Oh my, I really want this to be a book!

robinstarfish said...

Wonderful works, Joe and Lucy! A symphony!

I smile at the tipping point of #26, to find that this explorer will never be more than halfway there. May that always be true.

Although it's really impossible to choose, the mirror of #27 is the portal I could easily enter to begin an adventure, the place where the compass points in all directions.

Lucy said...

Marja-Leena - you were quick in there, we hadn't even put the signs up on the other blogs! I would like to see it as a book, to see the poems in their proper order, to be able to pick it up, handle it, dip into it etc but I'm not sure how feasible it would be; I wish that machine existed and was available to all where you can just feed in the text and image information and, presto! out pops a book, or as many books as you want.
Robin - I feel quite chastened because, you know, I hadn't noticed the 'half-way there' reference was just at the midway point! The mirror too reflects both ways, too halves... He's a clever so-and-so!
Thanks for coming.

Anonymous said...

It's funny how things turn out. Unintentional significance seems to appear like patterns in chaos theory. I remember when I wrote that, that I wasn't at all certain how many poems there would be in the series. It was more a reflection on travelling and destinations in general. Likewise with the mirrors. Maybe it was all going on in my subconcious. Thank you to everybody for the interest and especially to Lucy for her glorious photographs, which add so much and extend the context so dramatically with fresh images.

Anonymous said...

Oh, with RSS readers, you get instant notice, so no, I wasn't lurking about. If you have some page layout software and skills, you could make it up and print a few copies with a good home printer or a service provider. If you like it, then you might consider something like Lulu to print it and sell on demand. Or get a publisher. I'd love to hold it in my hands!

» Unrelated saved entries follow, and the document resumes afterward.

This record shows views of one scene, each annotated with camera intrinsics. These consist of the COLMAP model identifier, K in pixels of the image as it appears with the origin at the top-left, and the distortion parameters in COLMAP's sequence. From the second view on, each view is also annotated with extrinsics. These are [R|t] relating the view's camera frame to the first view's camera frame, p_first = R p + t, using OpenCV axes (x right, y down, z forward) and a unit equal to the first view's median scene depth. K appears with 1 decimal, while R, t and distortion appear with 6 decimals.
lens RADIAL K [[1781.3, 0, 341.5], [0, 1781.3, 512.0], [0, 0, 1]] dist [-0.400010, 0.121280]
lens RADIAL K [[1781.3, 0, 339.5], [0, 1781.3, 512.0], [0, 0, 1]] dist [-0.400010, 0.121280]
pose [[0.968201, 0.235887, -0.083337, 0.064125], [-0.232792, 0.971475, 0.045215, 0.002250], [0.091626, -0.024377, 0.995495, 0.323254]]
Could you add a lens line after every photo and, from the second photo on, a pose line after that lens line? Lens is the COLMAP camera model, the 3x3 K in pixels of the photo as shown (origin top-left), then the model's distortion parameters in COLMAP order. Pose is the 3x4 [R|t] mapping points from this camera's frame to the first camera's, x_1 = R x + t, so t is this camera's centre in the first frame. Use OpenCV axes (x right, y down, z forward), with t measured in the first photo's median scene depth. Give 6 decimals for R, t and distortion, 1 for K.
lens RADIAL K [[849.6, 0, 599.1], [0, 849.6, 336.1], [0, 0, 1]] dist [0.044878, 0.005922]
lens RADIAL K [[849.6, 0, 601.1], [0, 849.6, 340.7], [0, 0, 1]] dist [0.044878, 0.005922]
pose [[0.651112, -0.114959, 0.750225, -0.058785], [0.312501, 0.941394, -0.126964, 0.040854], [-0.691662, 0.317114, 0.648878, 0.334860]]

Joe, I think the new deeper meanings that emerge are
what makes Handbook so powerful, a work of art! So, is this the end? I don't know if there's ever an end to this kind of exploration! Congratulations!!

robinstarfish said...

Lucy - that machine may exist at mpix.com. Their photo book software looks promising, at least for an inexpensive trial run before making a bigger leap.

apprentice said...

Yes something tangible to feel and pick up would be great. As ever lovely matching of pictures and words.

29 is my favourite this time.

meggie said...

More beauty to study, enjoy!

Lucas said...

This is definitely a life force of sound, sense and vision. I agree with all the comments about books and websites, yet we shouldn't forget what a remarkable experience it already is to tune in to this blog as it is.
Words and images do take us on a journey.

Lucas said...

Following on from the intriguing possibility of holding the book in our hands(discussed in these comments), there would be more detail in the photographs when sensitively printed and the poems on the page appear closer.
I've noticed that good quality photo books are cheaper on the shelves and in Amazon than they used to be. Digital imaging techniques perhaps? For example Phaidon do a photography book with 150 pictures for £10.